Partout, tout le monde me regarde comme si
j'étais responsable du 11 septembre !
Moi, responsable du 11 septembre ?
7-Eleven peut être,
mais pas 11 septembre ! »
(Rires et applaudissements)
Comme j'ai dit à oncle Anwar,
je me déplace beaucoup,
donnant des conférences,
l'une d'entre elles
était au National Press Club.
A cette époque, la substance MDH
a fait l'objet de nombreuses discussions.
En fait, en Idaho, 86%
de ceux qui ont été interrogés
voulaient une interdiction
de cette substance.
Je voudrais vous dire un nombre de faits
importants au sujet de cette substance
et ensuite demander votre opinion.
Tous les faits dont je vais vous parler
ont été publiés dans une littérature
examinée par des pairs
et ont été vérifiés par
les meilleurs scientifiques
d’Harvard, du MIT, des universités
de Toronto et d'Oxford.
MDH est incolore, inodore et insipide.
L’exposition prolongée au MDH solide
endommage les tissus du corps humain.
Les symptômes de MDH comprennent
transpiration excessive, mictions,
ballonnements, nausée, vomissements
et déséquilibre des électrolytes du corps.
Le MDH a été trouvé dans les tumeurs
excisées des cancéreux en phase terminale.
L'inhalation accidentelle de MDH
est la troisième principale cause
de décès non intentionnel dans le monde
avec presque 400 000 morts chaque année,
selon l'Organisation Mondiale de la Santé.
Pour ceux qui deviendront dépendants,
le sevrage de MDH signifie
une mort certaine.
Combien d'entre vous permettraient
la libre disponibilité du MDH ?
Presque personne.
Vous êtes entièrement d'accord
avec les gens du National Press Club
avec qui j'ai parlé.
Permettez-moi de vous en dire
un peu plus à ce sujet.
Le MDH est le monoxyde de dihydrogène.
Il est également connu comme
étant l'hydroxyde d'hydrogène.
Mais la plupart le connaissent
probablement par son nom courant,
qui est l'eau.
Chaque fait que je viens de vous citer
était vérifiable par les meilleurs
scientifiques du monde entier.
Et pourtant, presque tout le monde
dans cet auditoire
était prêt à limiter notre accès à l'eau.
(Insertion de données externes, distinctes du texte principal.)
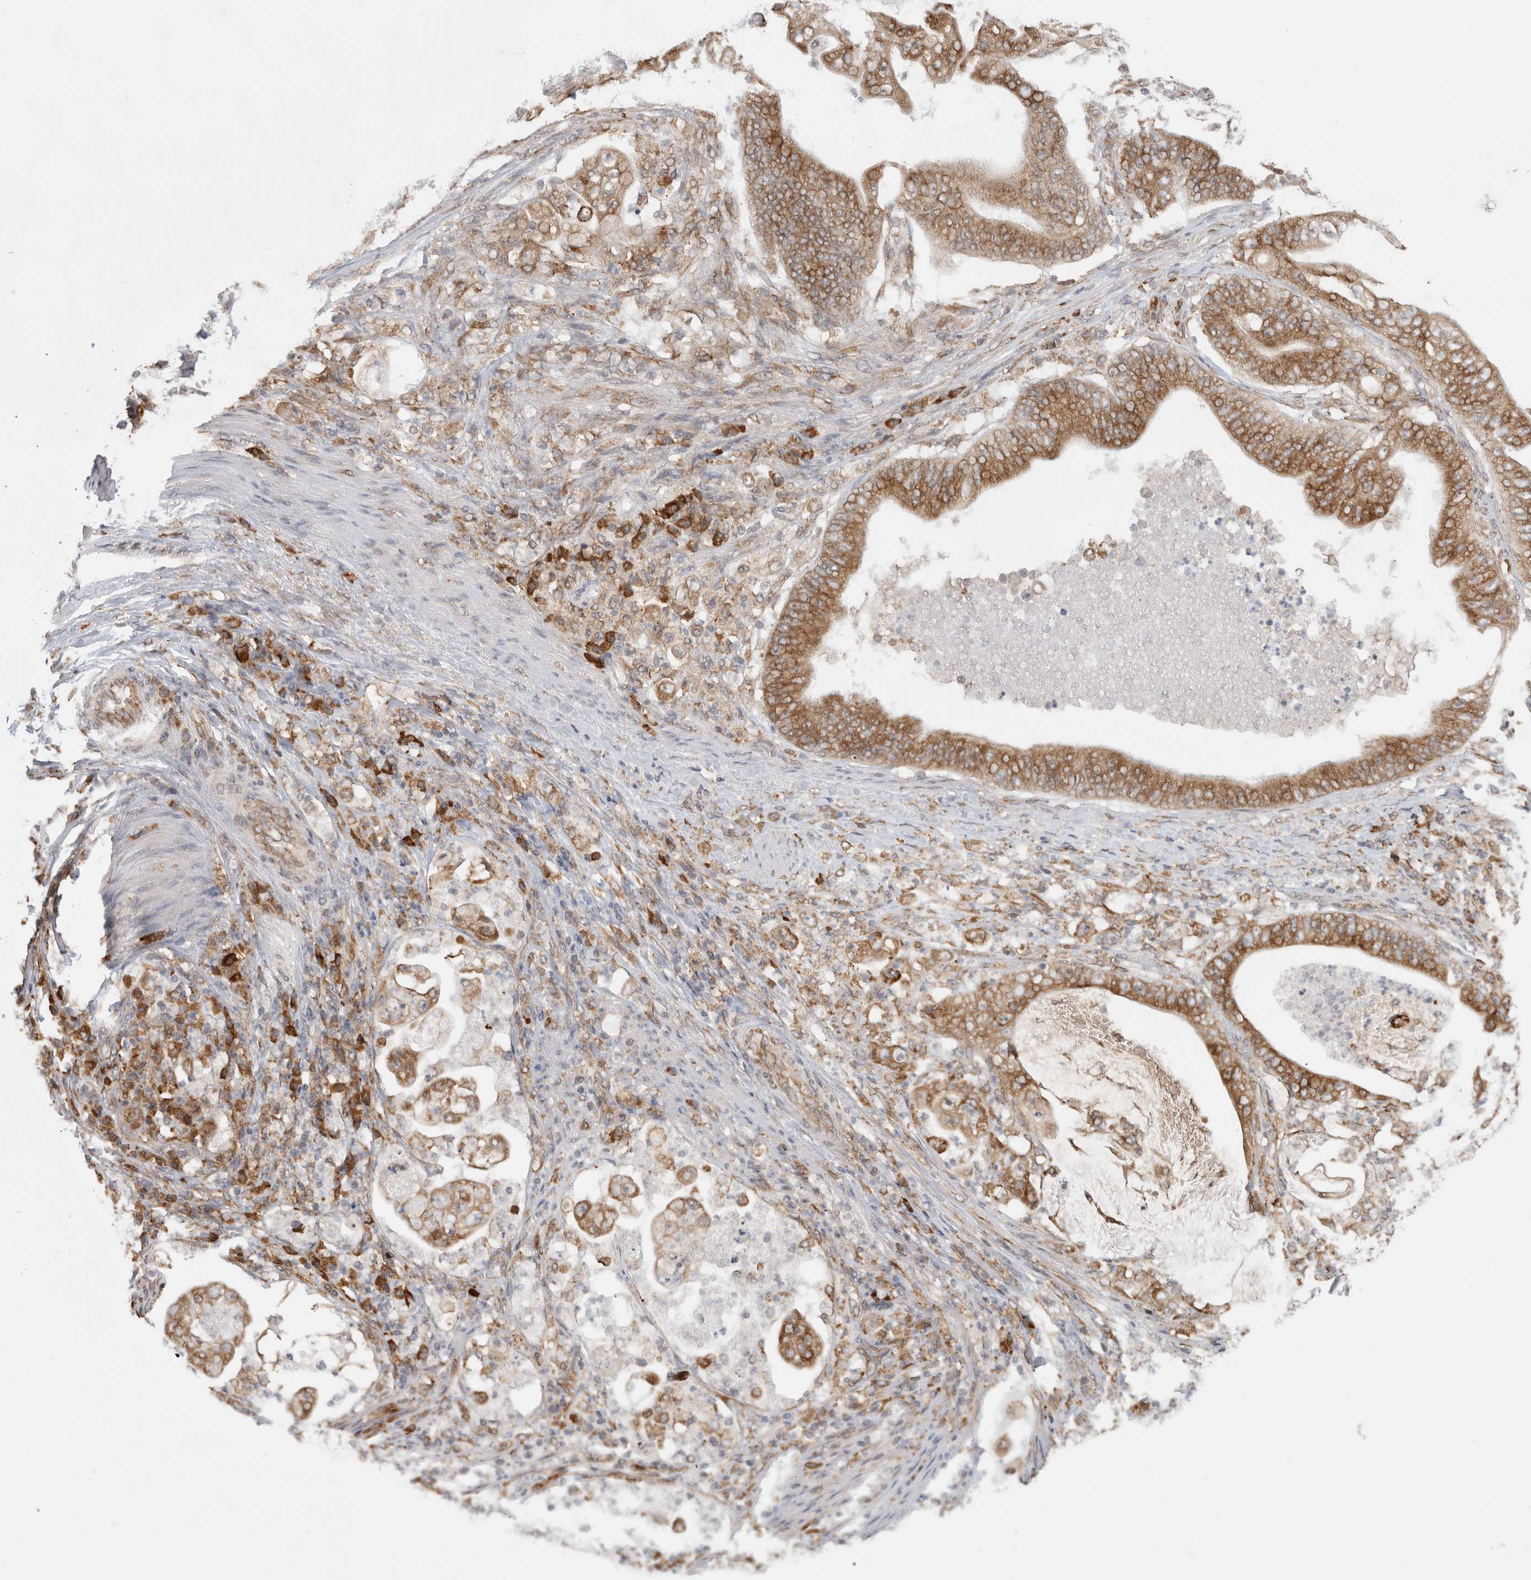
{"staining": {"intensity": "moderate", "quantity": ">75%", "location": "cytoplasmic/membranous"}, "tissue": "stomach cancer", "cell_type": "Tumor cells", "image_type": "cancer", "snomed": [{"axis": "morphology", "description": "Adenocarcinoma, NOS"}, {"axis": "topography", "description": "Stomach"}], "caption": "A medium amount of moderate cytoplasmic/membranous positivity is identified in approximately >75% of tumor cells in stomach cancer tissue.", "gene": "MS4A7", "patient": {"sex": "female", "age": 73}}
Lorsque nous avons seulement
un certain sous-ensemble de l'information,
nous sommes susceptibles
de faire des erreurs de jugement
et de prendre de mauvaises décisions.
L'histoire du MDH en révèle beaucoup
sur le sujet dont je veux vous parler,
un autre type de MDH qui est beaucoup
plus injuste que celui-ci.
Le premier MDH est
le monoxyde de dihydrogène,
mais le deuxième est les
Musulmans DésHumanisés.
Media Tenor,
une organisation mondiale pour
les renseignements des médias stratégiques
a examiné près d'un million
d'articles sur les musulmans
dans les organes de presse
américains et européens.
98% des histoires étaient à propos
des militants musulmans.
Seulement 2% d'entre eux étaient à propos
des 1,5 milliard de musulmans ordinaires,
un quart de la population de notre monde,
avec qui nous partageons cette planète.
Nous pouvons tracer un parallèle entre
cela et ce que je vous ai dit sur le MDH.
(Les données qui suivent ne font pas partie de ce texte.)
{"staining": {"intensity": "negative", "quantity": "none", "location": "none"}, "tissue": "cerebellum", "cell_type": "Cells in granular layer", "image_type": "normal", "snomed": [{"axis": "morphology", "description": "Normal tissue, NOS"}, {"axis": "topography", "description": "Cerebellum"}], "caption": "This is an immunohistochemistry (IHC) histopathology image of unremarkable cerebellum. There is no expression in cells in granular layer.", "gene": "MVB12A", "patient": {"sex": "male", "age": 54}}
Quand toutes les informations
en notre possession
représentent un sous-ensemble
extrêmement inhabituel,
non seulement nous ne parvenons pas
à répondre à ce sous-ensemble,
mais nous comprenons
complètement mal le problème.
Nous avons confondu les actions
d'une portion infinitésimale
des musulmans dans le monde,
ces 1,5 milliard de personnes
à travers le monde.
C'est comme si nous devions
prendre les actions du Ku Klux Klan,
les croix brûlées, et dire :
« Ceci est représentatif de l'ensemble
du christianisme. »
Malheureusement, ce type de confusion
est devenu de plus en plus commun,
nous pouvons le voir dans le message
sur le dos de cette camionnette, qui dit :
« Tout que j’avais besoin
de savoir sur l'islam,
je l'ai appris le 11 septembre. »
Je me souviens très bien du 11 septembre.
Je venais d'être nommé
à la faculté de l'Université Harvard
et je me préparais
pour mon premier cours.
Je me souviens de ce cours.
Les étudiants et moi
avions du mal à comprendre
le terrible mal dont
nous venions être témoins.
Ce que j’ai trouvé très encourageant
était que chacun d'entre eux était très
ouvert d'esprit et prêt à apprendre.
Ils ont réalisé que, tout au long
de leurs années d'études,
ils n'avaient eu presque aucune
exposition au monde musulman
et donc, ils voulaient comprendre.
Ils voulaient voir ce monde
dans sa réalité.
Le contraste entre le message
à l'arrière de ce camion et ces étudiants
me rappelle un passage d'un livre
que je suis en train de traduire
par un auteur célèbre
qui s’appelle Nasiruddin Tusi,
un des scientifiques
et des philosophes musulmans
les plus célèbres du Moyen-Âge.
Ce passage-là dit :
« Celui qui ne sait pas et ne sait
pas qu’il ne sait pas est un imbécile.
Évitez-le.
Celui qui ne sait pas et sait
qu’il ne sait pas est un chercheur.
Enseignez-lui.
Celui qui sait et ne sait pas
qu’il sait est endormi.
Réveillez-le.
Et celui qui sait et sait
qu’il sait est sage.
Suivez-le. »
Le 11 septembre est gravé dans ma mémoire
pour une autre raison.
Il y est peut-être beaucoup plus présent
que pour d'autres personnes
et cette image peut l'expliquer.
Ceci est mon oncle, Salman Dhahani.
Il était un bénévole actif
dans sa communauté à New York ;
un vrai humanitaire qui soutenait toujours
des activités aidant des pays émergents.
Il était vice-président d'une entreprise
appelée Aon Insurance
qui avait ses bureaux au 99ème étage
de la tour sud du World Trade Center.
En ce jour fatidique,
quand ces avions ont percuté
ces bâtiments,
il était responsable de l'évacuation
de tous ses collègues.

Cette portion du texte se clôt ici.